I'll admit it right now - I missed the SunTrust Indy Challenge on Saturday night (here' the box score). I was at a wedding, so the only way I followed the race was via text messages from Indycar.com. Even with a few messages, it was obvious that the Ganassi cars were dominating throughout the race. And with Scott Dixon's win (congratulations to him for tying Sam Hornish for the IndyCar Series record for career wins with 19), the championship chase has turned into a three-man race, between the Kiwi, teammate Dario Franchitti and Ryan Briscoe.

The three-man race for the IndyCar Series title should be a good one, but in terms of exciting racing, is the domination of the series by Ganassi Racing and Penske Racing good for the ICS? Since the 2008 race at Richmond, no one outside of the two organizations has won an IndyCar race.

It may seem odd, but what I think hurts the series in this instance is that both Penske cars and both Ganassi cars look the same for most of the races. If each car had different sponsorship (for instance, if Franchitti always had the TomTom or Air Wick sponsorship/coloring), would fans be less likely to complain that the Ganassi's and Penske's dominated? I think they might.

Going to a track and realizing that four cars have a realistic chance to win isn't going to bring people to the races. And while it's great when Graham Rahal or Tomas Scheckter are on or near the podium, does anyone really think they have a true chance to win?
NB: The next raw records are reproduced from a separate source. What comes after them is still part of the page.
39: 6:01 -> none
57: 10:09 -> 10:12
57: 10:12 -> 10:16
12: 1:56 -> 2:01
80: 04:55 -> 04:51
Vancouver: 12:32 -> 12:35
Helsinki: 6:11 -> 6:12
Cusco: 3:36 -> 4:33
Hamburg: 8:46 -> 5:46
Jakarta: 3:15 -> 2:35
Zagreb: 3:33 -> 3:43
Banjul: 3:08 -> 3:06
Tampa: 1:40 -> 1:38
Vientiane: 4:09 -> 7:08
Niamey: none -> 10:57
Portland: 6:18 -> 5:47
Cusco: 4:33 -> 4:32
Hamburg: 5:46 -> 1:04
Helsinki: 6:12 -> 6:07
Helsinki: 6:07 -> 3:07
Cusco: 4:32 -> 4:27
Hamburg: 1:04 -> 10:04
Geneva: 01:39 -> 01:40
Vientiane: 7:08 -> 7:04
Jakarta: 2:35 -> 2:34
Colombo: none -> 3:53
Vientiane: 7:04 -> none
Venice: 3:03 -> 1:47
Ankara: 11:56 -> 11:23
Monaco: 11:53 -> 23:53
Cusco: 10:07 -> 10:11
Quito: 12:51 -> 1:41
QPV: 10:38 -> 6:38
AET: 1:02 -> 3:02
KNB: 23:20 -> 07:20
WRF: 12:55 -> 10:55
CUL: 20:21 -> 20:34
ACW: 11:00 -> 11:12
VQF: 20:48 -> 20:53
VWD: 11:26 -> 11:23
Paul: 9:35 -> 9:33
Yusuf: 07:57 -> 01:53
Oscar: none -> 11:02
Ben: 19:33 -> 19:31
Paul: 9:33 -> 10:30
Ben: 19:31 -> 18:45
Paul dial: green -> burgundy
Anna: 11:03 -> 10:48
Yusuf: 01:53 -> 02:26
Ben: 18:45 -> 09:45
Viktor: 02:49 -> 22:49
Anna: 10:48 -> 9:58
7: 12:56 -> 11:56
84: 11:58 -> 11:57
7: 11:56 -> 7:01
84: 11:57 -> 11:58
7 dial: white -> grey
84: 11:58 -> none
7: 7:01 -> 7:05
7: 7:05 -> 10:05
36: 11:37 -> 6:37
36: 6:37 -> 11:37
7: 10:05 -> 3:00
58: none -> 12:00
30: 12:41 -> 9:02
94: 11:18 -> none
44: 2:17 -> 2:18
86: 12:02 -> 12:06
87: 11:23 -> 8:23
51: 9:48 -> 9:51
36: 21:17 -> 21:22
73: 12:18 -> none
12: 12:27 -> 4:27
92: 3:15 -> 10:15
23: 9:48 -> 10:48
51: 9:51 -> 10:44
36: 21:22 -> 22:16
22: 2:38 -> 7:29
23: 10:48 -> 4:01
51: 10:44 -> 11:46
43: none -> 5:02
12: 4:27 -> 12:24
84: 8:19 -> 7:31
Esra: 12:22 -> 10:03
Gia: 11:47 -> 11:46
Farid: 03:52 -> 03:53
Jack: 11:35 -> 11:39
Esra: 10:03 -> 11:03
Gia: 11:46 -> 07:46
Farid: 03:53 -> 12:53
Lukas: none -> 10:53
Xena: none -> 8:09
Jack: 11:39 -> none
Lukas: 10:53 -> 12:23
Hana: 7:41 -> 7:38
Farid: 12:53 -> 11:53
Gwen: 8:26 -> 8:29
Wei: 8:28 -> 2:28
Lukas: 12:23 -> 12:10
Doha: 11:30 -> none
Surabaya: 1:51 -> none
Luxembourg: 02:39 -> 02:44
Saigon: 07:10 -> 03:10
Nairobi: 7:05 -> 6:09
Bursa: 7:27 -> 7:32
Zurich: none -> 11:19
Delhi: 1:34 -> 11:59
Things were fine while Andretti-Green Racing fielded competitive and competent cars, but for whatever reason, their cars have not been as sharp as in previous years. When their cars are locked in, it brings the total of "winning" racecars to 8 - that's much better than 4.

While Danica Patrick has raced consistently well this season, I don't think anyone at Ganassi and/or Penske is truly worried about her during the race. And while Tony Kanaan may be one of the best drivers in the series, his cars have been junk since the Indianapolis 500. Hideki Mutoh has driven better since it was reported his sponsor may be leaving him, and fans are still waiting on Marco Andretti to deliver on his runner-up performance at the 500 in 2006.

So, since AGR hasn't figured out how to win (bad time to forget, especially with multiple sponsorship contracts coming up at the end of the year), someone has to step up. Panther has looked better with Wheldon, but they haven't won a race since 2005 (Texas). Dreyer & Reinboldt? Scheckter was competitive at Iowa, but it's doubtful. Coyne? Maybe on a road course.

Anyways, in terms of coverage, having three drivers - two of whom are nationally known and are former Indianapolis 500 champions (no offense to Briscoe, but he's not a household name like Dixon and Franchitti) - compete for a championship is a good thing (and if Castroneves re-enters the championship picture, all the better). And being able to have a championship come down to the last lap of the final race is fantastic - no other racing series can make that claim.

However, having 4 drivers dominate throughout 18 races may not be the best thing for the series, especially on the television side. After all, if I told you that either Castroneves, Briscoe, Dixon or Franchitti would win - would you tune in to see it? Especially if passing continues to be a problem? You probably wouldn't watch as much of the race as you ordinarily would, and that is a big problem for the race.